There are so many ways to measure the growth of a child. When they eat more food, we assume they are going through a growth spurt. When their shirts don't cover their belly, or their pants become "high-waters", we buy them bigger clothes. We groan about how heavy they are getting when we pick them up. But it never really sinks in for me until I sit down to rock my boys.
I don't remember rocking them a lot as babies, but rocking has become a pretty common occurance over the past year. We went through a struggle where we had to rock them so they would go to sleep. I made them lay their head on my left shoulder and curl their legs up on my lap (much like holding a baby on your shoulder). We had to hold them just right so we could lay them down in their cribs without waking them. It was such a snuggly little position.
Several months later now, I can't "hold" them like a baby any more. Their legs are too long to scrunch up on my lap, and their heads surpass my shoulder. They just don't fit.

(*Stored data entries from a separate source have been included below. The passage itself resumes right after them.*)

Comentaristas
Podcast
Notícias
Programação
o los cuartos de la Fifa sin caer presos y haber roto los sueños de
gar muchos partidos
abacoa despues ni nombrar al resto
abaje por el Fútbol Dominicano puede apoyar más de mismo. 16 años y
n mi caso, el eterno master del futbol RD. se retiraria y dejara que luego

So, we transitioned to a point where they sit more sideways on my lap, wrap their one arm around me, and lay their head in the crook of my elbow. Their legs dangle off the side of my lap. Part of me loves this new position, as I can see their faces, and their expressions. The other part of me realizes how much the boys are growing, and with a heavy heart wonders how much longer we will be able to have our special time.
For now, I will enjoy each and every minute snuggling and rocking them. Although they will outgrow my lap, they will never outgrow the love in my heart.